За ханжески подобранными словами проблескивали тщательно скрываемые нотки ревности, которые Бешкеков заметил.
–Ты права, – граф лениво потянулся и взглянул родственнице прямо в раскосые глаза. – Я мечтал зарыться в пышные кружева, чтоб добраться до её сладкой груди; стиснуть губами сосок и пить нектар, пока тело её не затрепещет…
Слова лились дурманящим потоком, но глаза Григория были холодны, как осеннее небо.
Татьяна Юрьевна побледнела, отводя в сторону глаза.
– Как ты жесток, Гриша, – прошептала она тихо. – Ужели, ты никогда не простишь меня?

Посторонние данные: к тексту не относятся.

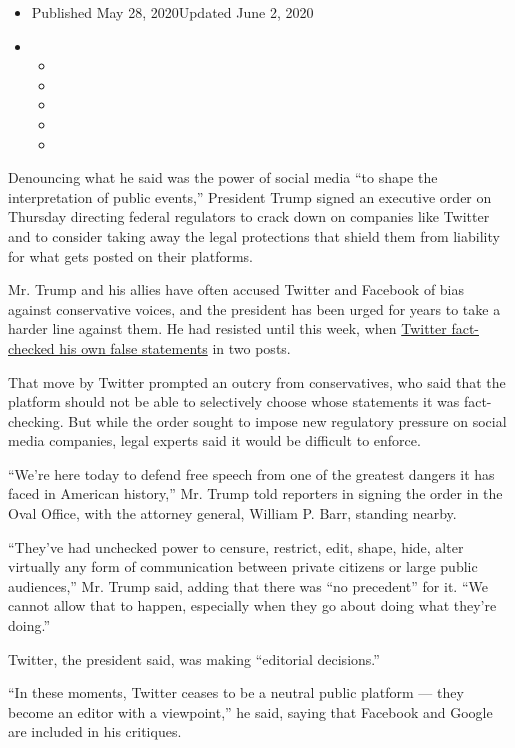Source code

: \begin{itemize}
\item
  Published May 28, 2020Updated June 2, 2020
\item
  \begin{itemize}
  \item
  \item
  \item
  \item
  \item
  \end{itemize}
\end{itemize}

Denouncing what he said was the power of social media ``to shape the
interpretation of public events,'' President Trump signed an executive
order on Thursday directing federal regulators to crack down on
companies like Twitter and to consider taking away the legal protections
that shield them from liability for what gets posted on their platforms.

Mr. Trump and his allies have often accused Twitter and Facebook of bias
against conservative voices, and the president has been urged for years
to take a harder line against them. He had resisted until this week,
when
\href{https://www.nytimes.com/2020/05/26/technology/twitter-trump-mail-in-ballots.html}{Twitter
fact-checked his own false statements} in two posts.

That move by Twitter prompted an outcry from conservatives, who said
that the platform should not be able to selectively choose whose
statements it was fact-checking. But while the order sought to impose
new regulatory pressure on social media companies, legal experts said it
would be difficult to enforce.

``We're here today to defend free speech from one of the greatest
dangers it has faced in American history,'' Mr. Trump told reporters in
signing the order in the Oval Office, with the attorney general, William
P. Barr, standing nearby.

``They've had unchecked power to censure, restrict, edit, shape, hide,
alter virtually any form of communication between private citizens or
large public audiences,'' Mr. Trump said, adding that there was ``no
precedent'' for it. ``We cannot allow that to happen, especially when
they go about doing what they're doing.''

Twitter, the president said, was making ``editorial decisions.''

``In these moments, Twitter ceases to be a neutral public platform ---
they become an editor with a viewpoint,'' he said, saying that Facebook
and Google are included in his critiques.


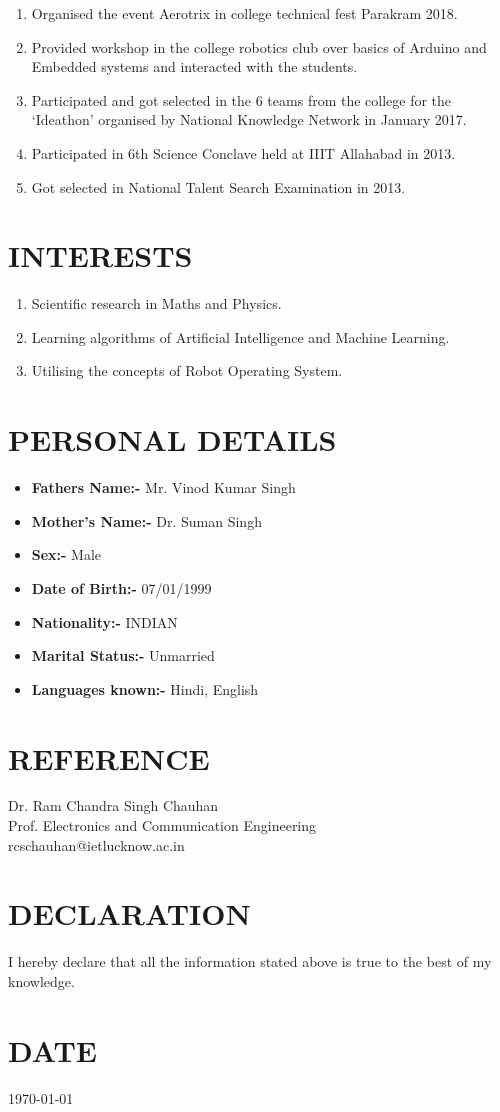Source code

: \documentclass[margin,line]{res}
\begin{document}
\begin{resume}
\begin{enumerate}
\item Organised the event Aerotrix in college technical fest Parakram 2018.
\item Provided workshop in the college robotics club over basics of Arduino and Embedded systems and interacted with the students.
\item Participated and got selected in the 6 teams from the college for the ‘Ideathon’ organised by National Knowledge Network in January 2017.
\item Participated in 6th Science Conclave held at IIIT Allahabad in 2013.
\item Got selected in National Talent Search Examination in 2013.
\end{enumerate}\hfill
\section{\sc INTERESTS}
\begin{enumerate}
\item Scientific research in Maths and Physics.
\item Learning algorithms of Artificial Intelligence and Machine Learning.
\item Utilising the concepts of Robot Operating System.
\end{enumerate}
\section{\sc PERSONAL DETAILS}

\begin{itemize}
\item {\bf Fathers Name:-} Mr. Vinod Kumar Singh
\item {\bf Mother’s Name:-} Dr. Suman Singh
\item {\bf Sex:-} Male
\item {\bf Date of Birth:-} 07/01/1999
\item {\bf Nationality:-} INDIAN
\item {\bf Marital Status:-} Unmarried
\item {\bf Languages known:-} Hindi, English
\end{itemize}

\section{\sc REFERENCE} Dr. Ram Chandra Singh Chauhan\\
Prof. Electronics and Communication Engineering\\ rcschauhan@ietlucknow.ac.in

\section{\sc DECLARATION} I hereby declare that all the information stated above is true to the best of my knowledge.

\section{\sc DATE} \today
\end{resume}
\end{document}
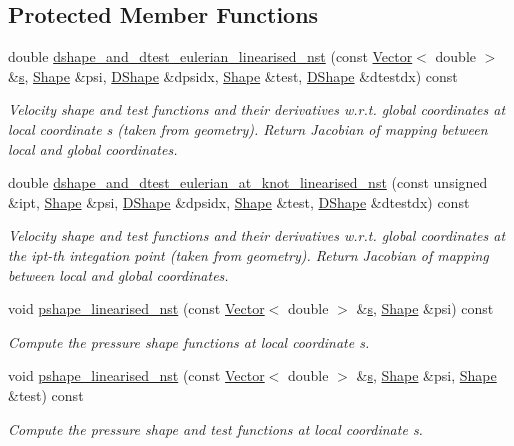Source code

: \subsection*{Protected Member Functions}
\begin{DoxyCompactItemize}
\item 
double \hyperlink{classoomph_1_1LinearisedQCrouzeixRaviartElement_aa6112ad393ddc9e9a3639eef554173d0}{dshape\+\_\+and\+\_\+dtest\+\_\+eulerian\+\_\+linearised\+\_\+nst} (const \hyperlink{classoomph_1_1Vector}{Vector}$<$ double $>$ \&\hyperlink{cfortran_8h_ab7123126e4885ef647dd9c6e3807a21c}{s}, \hyperlink{classoomph_1_1Shape}{Shape} \&psi, \hyperlink{classoomph_1_1DShape}{D\+Shape} \&dpsidx, \hyperlink{classoomph_1_1Shape}{Shape} \&test, \hyperlink{classoomph_1_1DShape}{D\+Shape} \&dtestdx) const
\begin{DoxyCompactList}\small\item\em Velocity shape and test functions and their derivatives w.\+r.\+t. global coordinates at local coordinate s (taken from geometry). Return Jacobian of mapping between local and global coordinates. \end{DoxyCompactList}\item 
double \hyperlink{classoomph_1_1LinearisedQCrouzeixRaviartElement_ae3b60d3e296e3a17d3e1ef48356f8dc3}{dshape\+\_\+and\+\_\+dtest\+\_\+eulerian\+\_\+at\+\_\+knot\+\_\+linearised\+\_\+nst} (const unsigned \&ipt, \hyperlink{classoomph_1_1Shape}{Shape} \&psi, \hyperlink{classoomph_1_1DShape}{D\+Shape} \&dpsidx, \hyperlink{classoomph_1_1Shape}{Shape} \&test, \hyperlink{classoomph_1_1DShape}{D\+Shape} \&dtestdx) const
\begin{DoxyCompactList}\small\item\em Velocity shape and test functions and their derivatives w.\+r.\+t. global coordinates at the ipt-\/th integation point (taken from geometry). Return Jacobian of mapping between local and global coordinates. \end{DoxyCompactList}\item 
void \hyperlink{classoomph_1_1LinearisedQCrouzeixRaviartElement_ad90494427c784a07e843d88748c72cee}{pshape\+\_\+linearised\+\_\+nst} (const \hyperlink{classoomph_1_1Vector}{Vector}$<$ double $>$ \&\hyperlink{cfortran_8h_ab7123126e4885ef647dd9c6e3807a21c}{s}, \hyperlink{classoomph_1_1Shape}{Shape} \&psi) const
\begin{DoxyCompactList}\small\item\em Compute the pressure shape functions at local coordinate s. \end{DoxyCompactList}\item 
void \hyperlink{classoomph_1_1LinearisedQCrouzeixRaviartElement_ac159b94150d8c3ac032cc6be6ed579b1}{pshape\+\_\+linearised\+\_\+nst} (const \hyperlink{classoomph_1_1Vector}{Vector}$<$ double $>$ \&\hyperlink{cfortran_8h_ab7123126e4885ef647dd9c6e3807a21c}{s}, \hyperlink{classoomph_1_1Shape}{Shape} \&psi, \hyperlink{classoomph_1_1Shape}{Shape} \&test) const
\begin{DoxyCompactList}\small\item\em Compute the pressure shape and test functions at local coordinate s. \end{DoxyCompactList}\end{DoxyCompactItemize}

В очах Бешкекова полыхнул огонь. Вся светская легкость и беспечное остроумие, присущие ему прежде при разговорах с княгиней, слетели с графа, как луковая шелуха.
– Ты променяла мои чувства на красивую болтовню смазливого пустобреха.
– Я была глупа, Гриша, – на длинных ресницах затрепетали бисеринки слез.
Бешкеков поднялся стремительно, сожалея о своей горячей вспышке. Да что это он, в самом деле? Все было-было – и быльем поросло!
– Ну что ты, душа моя, – он похлопал тетку по плечу, – перестань. Прости меня. Я вспылил. Глупо предаваться прошлому. Я давно не сержусь на тебя. Забудь мою грубость, Таня.
– Да, – Татьяна Юрьевна справилась со своими слезами, громко пошмыгивая носом. – Нам лучше оставаться друзьями. А Ефроксию оставь в покое, у неё плохая кровь. Батюшка её – сумасшедший.